Chapitre 3 : Nocturne angoisse

Dans la nuit glaciale, un bruit sourd retentit. Il provient des combles de la maison. Quel visiteur a bien pu se glisser sous le toit à l'heure où tout semble endormi?

Dans la nuit glaciale, un bruit sourd retentit. Il provient des combles de la maison. Quel visiteur a bien pu se glisser sous le toit à l'heure où tout semble endormi?

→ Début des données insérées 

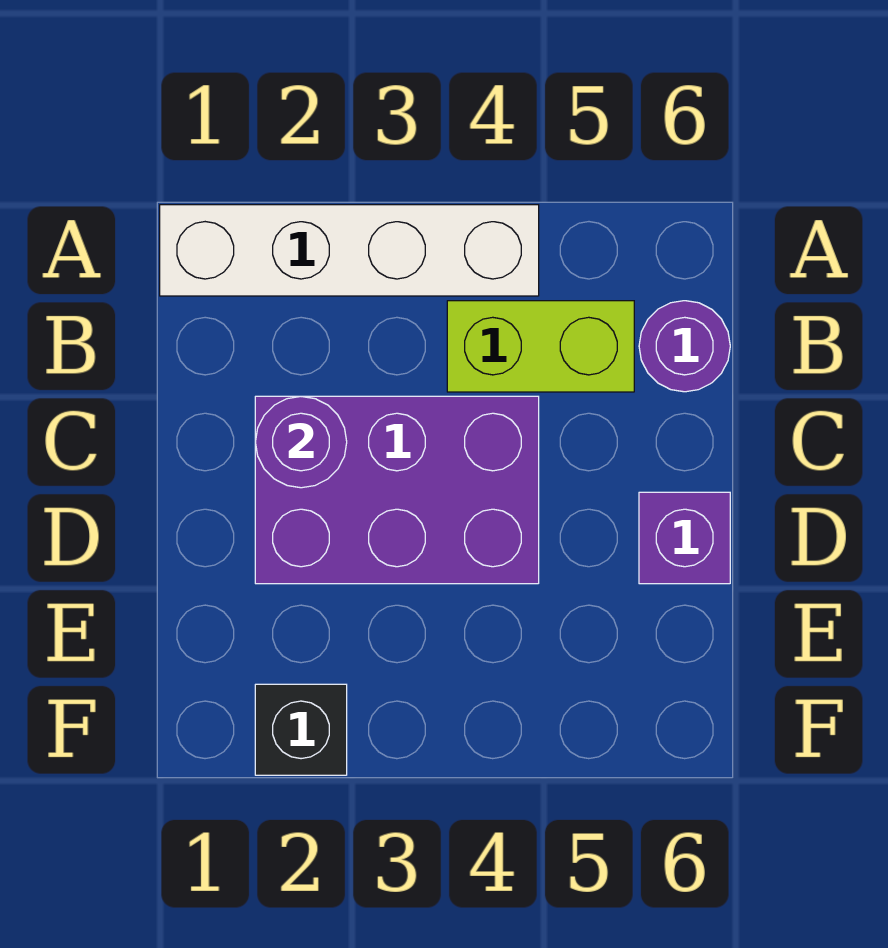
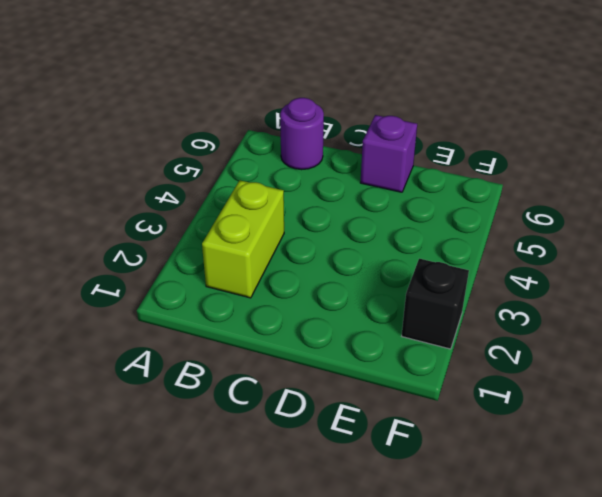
lime brick B2:B3 level 1 -> lime brick B4:B5 level 1
none -> white brick A1:A4 level 1
none -> purple brick C2:D4 level 1

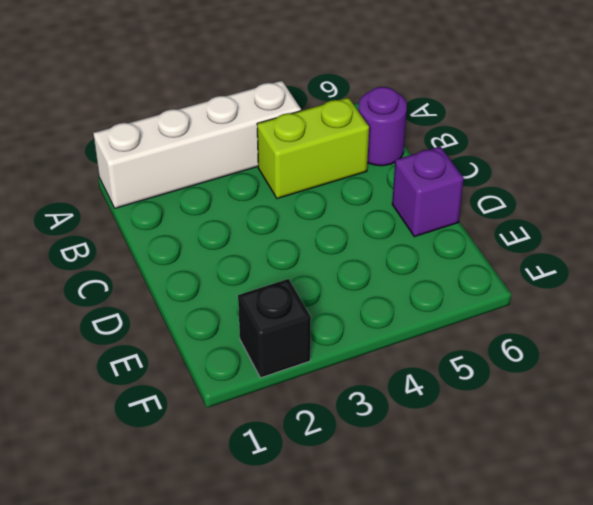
none -> purple brick C2:D4 level 1
none -> purple round brick C2 level 2

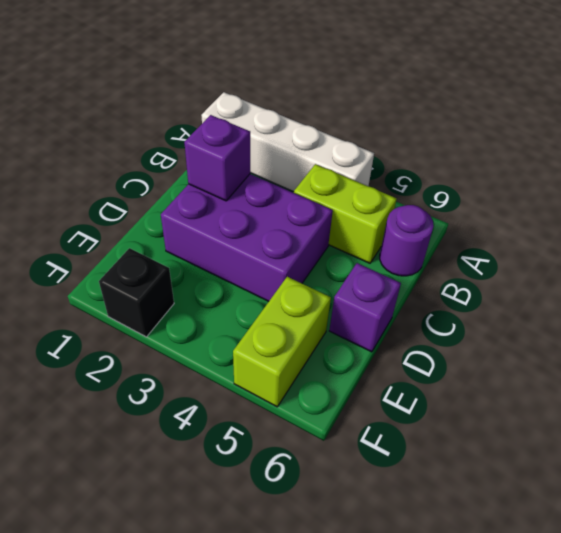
purple brick C2 level 2 -> purple round brick C2 level 2
lime brick E5:F5 level 1 -> none

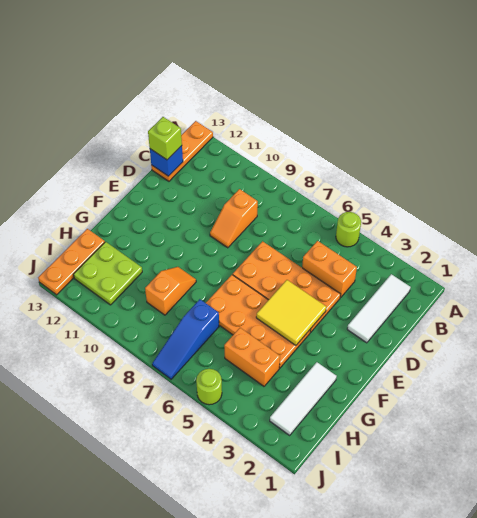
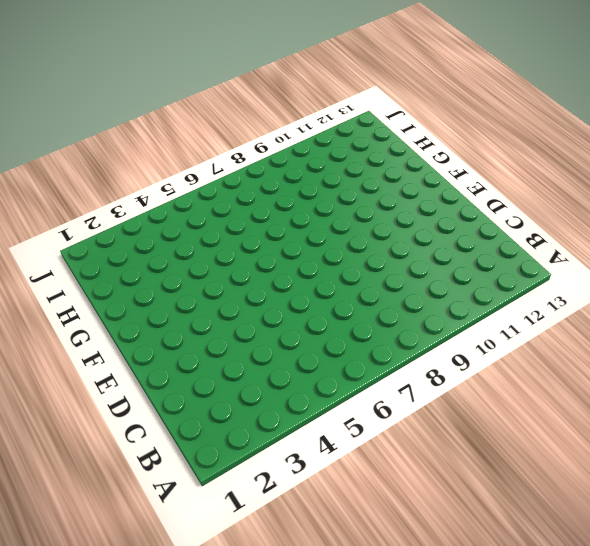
none -> lime round brick A5 level 1
none -> orange plate A13:C13 level 1
none -> white tile B2:D2 level 1

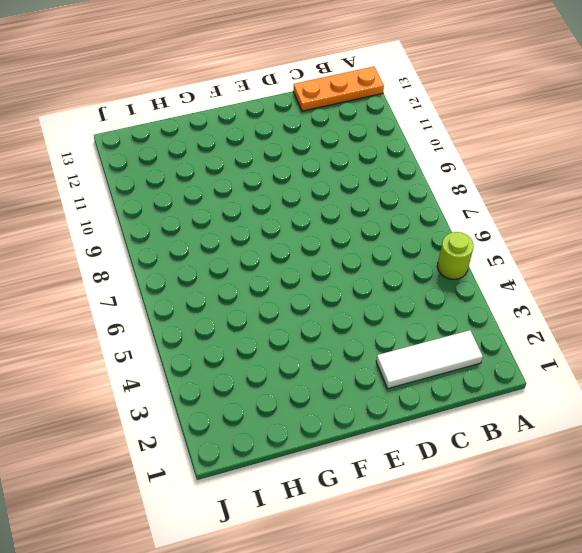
none -> orange brick C4:C5 level 1
none -> orange slope C9:D9 level 1 top C
none -> orange plate D4:E7 level 1

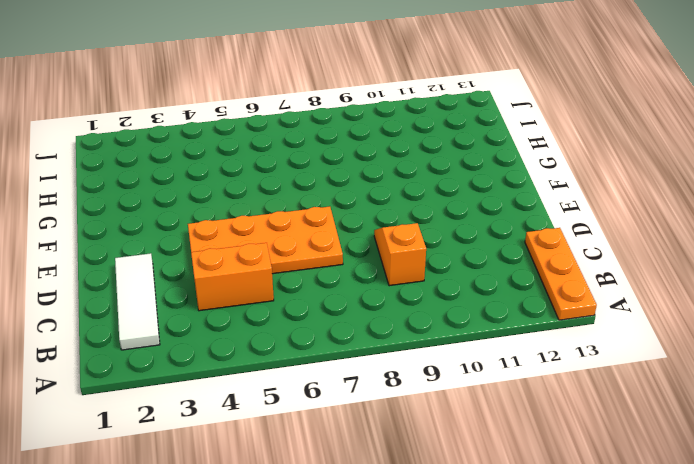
none -> lime round brick A5 level 1
none -> orange plate F4:G7 level 1
none -> white tile G2:I2 level 1

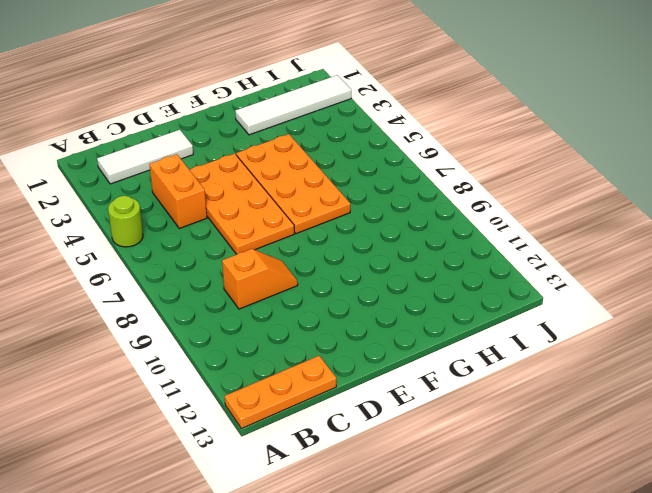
white tile G2:J2 level 1 -> white tile G2:I2 level 1
none -> orange slope G9:H9 level 1 top H
none -> orange brick H4:H5 level 1
none -> blue slope H7:J7 level 1 top H

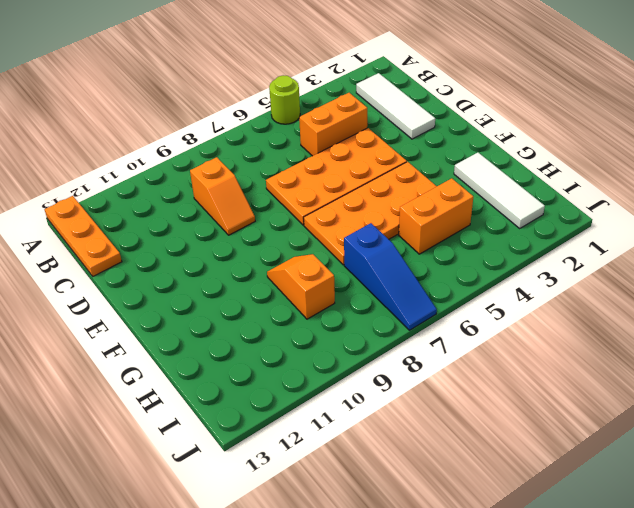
none -> lime plate H11:I12 level 1
none -> orange plate H13:J13 level 1
none -> lime round brick J5 level 1

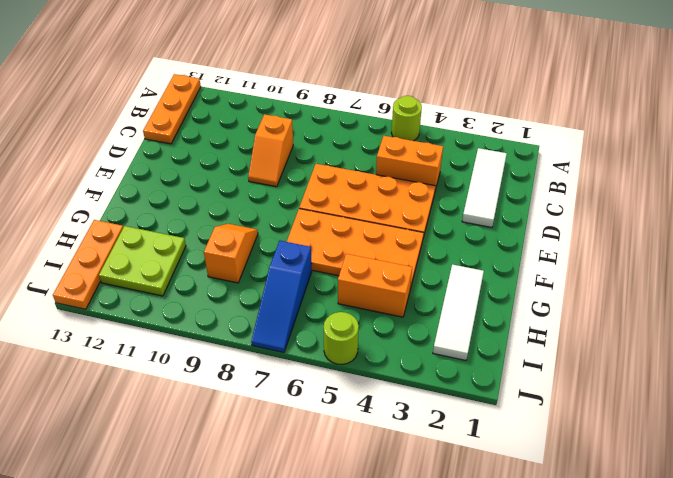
none -> blue brick C13 level 2
none -> yellow tile E4:F5 level 2
none -> lime brick C13 level 3

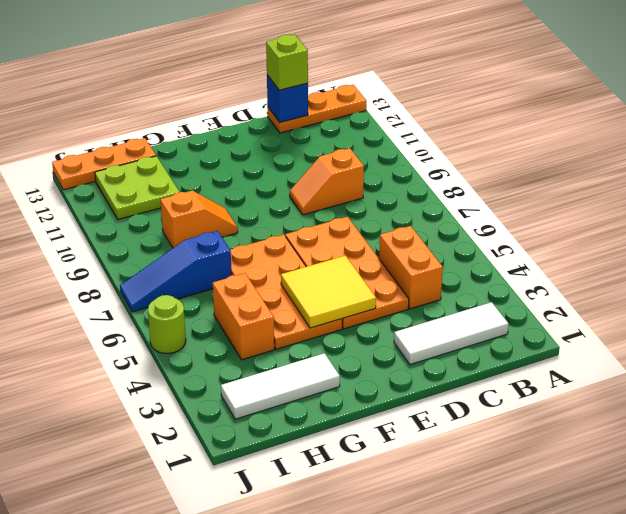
none -> lime round brick A5 level 1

La nuit s'était doucement fermée sur cette absence. La clarté des réverbères mêlée à celle de la lune peignait la neige de nuances bleues et jaunes. Cette luminosité inhabituelle freinait ma plongée dans le sommeil. Blottie dans l'amicale tiédeur de la couette, je poursuivais donc mes relectures, bravant l'avertissement de mon compagnon. J'accompagnais, concentrée, les pérégrinations du commissaire Adamsberg sur les bords de la Seine et dans son Béarn natal. Un bruit sourd au-dessus de ma tête me fit brutalement émerger de l’intrigue policière dans laquelle j’étais si délicieusement plongée. Plus curieuse qu'inquiète, je retenais mon souffle à l'affût d'un nouveau signe. Le silence semblait s'épaissir, juste traversé par la respiration régulière de mon compagnon endormi.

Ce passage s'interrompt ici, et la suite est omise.